General Aims

Graph clustering is a research area, which methods of algorithm engineering can contribute to decisively. Presumably, theoretical insights into formally and rigorously defined optimization problems in this field will only be of limited use, since they typically do not cover all relevant aspects of graph clustering. On the other hand, experimental results on specific applications or data sets are not sufficient for gaining consolidated findings that are valid beyond a fixed application. However, due to the increasing need for methods for the evaluation of huge datasets, which are nowadays collected electronically, more generally applicable algorithms are compulsory. Not the least reason algorithmics is called for to provide better procedures, is the fact that in the past years physics pushed into this field (there called “community detection”) within the scope of the heavily fostered domain of “complex systems”. In our opinion algorithm engineering can set something against the physics' approach, since it provides appropriate methods to arrive at universally valid and conferrable insights.

Concretization

In the realization of these intentions we pursue the following goals in the long term:

  1. A systematic modeling of all algorithmic aspects of the clustering of static and of evolving graphs: systematics of quality indices, formulation of measures for comparing clusterings of different static graphs and of different snapshots of an evolving graph.
  2. The development of software tools that support an experimental inspection of clustering algorithms for graphs. Apart from implementations of various algorithms and quality indices this includes measures and procedures for the direct comparison of clusterings, graph generators and a data structure for an apt representation of time-dependent graphs in particular.
  3. The development of algorithms for clustering static and evolving graphs, for which we can state qualitative assertion that are valid beyond a fixed set of applications.

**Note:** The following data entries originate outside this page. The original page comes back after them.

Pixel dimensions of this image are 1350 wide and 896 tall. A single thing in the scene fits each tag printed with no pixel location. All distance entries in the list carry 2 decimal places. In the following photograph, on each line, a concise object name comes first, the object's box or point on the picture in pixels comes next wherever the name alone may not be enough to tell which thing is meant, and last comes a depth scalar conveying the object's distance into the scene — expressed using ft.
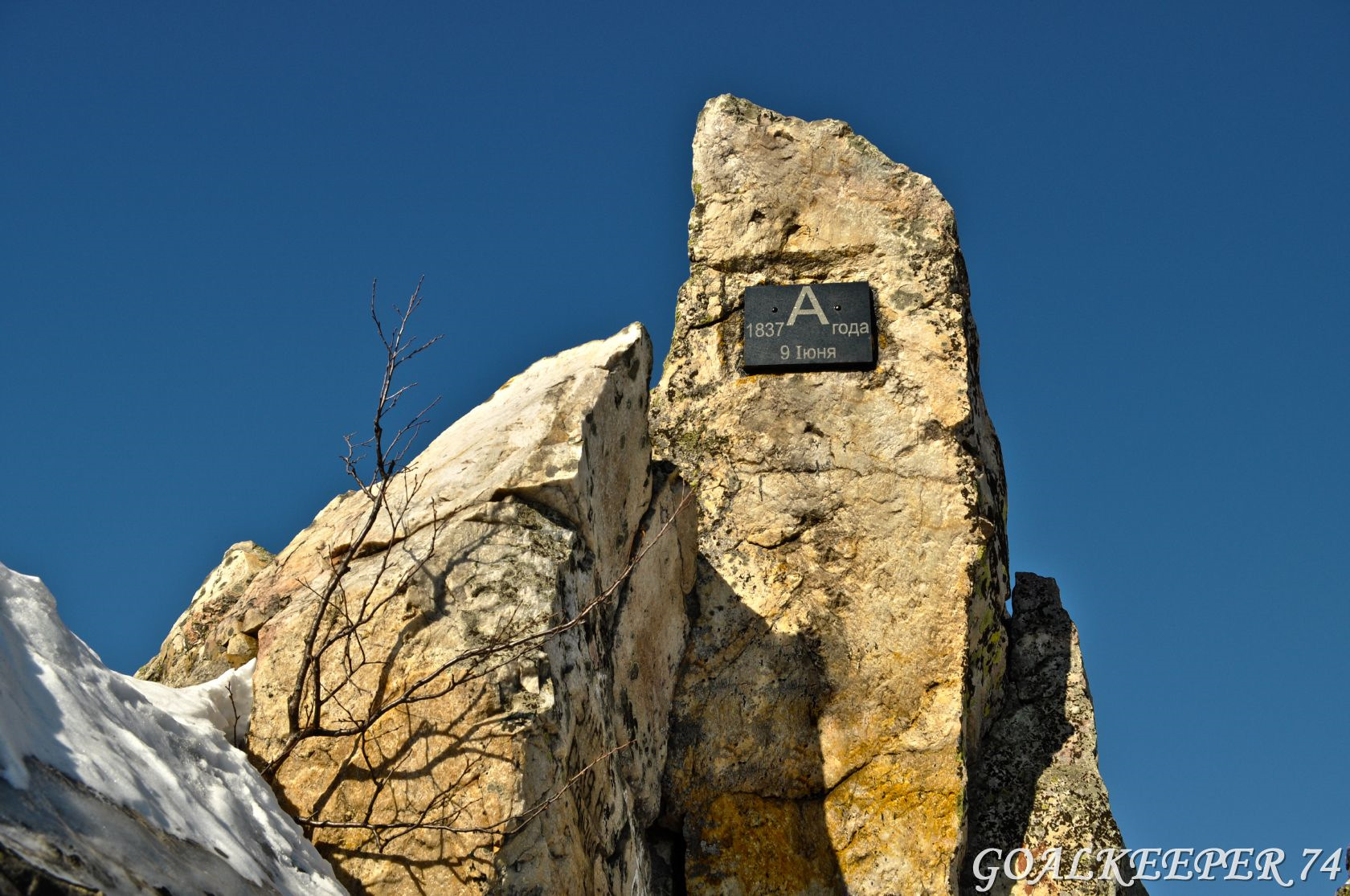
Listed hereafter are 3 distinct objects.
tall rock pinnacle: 20.20
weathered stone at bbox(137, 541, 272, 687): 15.89
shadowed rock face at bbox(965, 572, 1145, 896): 20.47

The computation of cuts and separators shall be incorporated both as an auxiliary means and as an independent topic.
  4. The development of clustering and decomposition algorithms against the background of selected applications in the field of network analysis. Potentially this will lead to cases of application that concern very large graphs. In this case we shall also consider models (e.g. a streaming model) for handling huge data sets.
  5. The allocation of benchmarks. Besides synthetic data we shall provide meaningful benchmarks that originate from application data.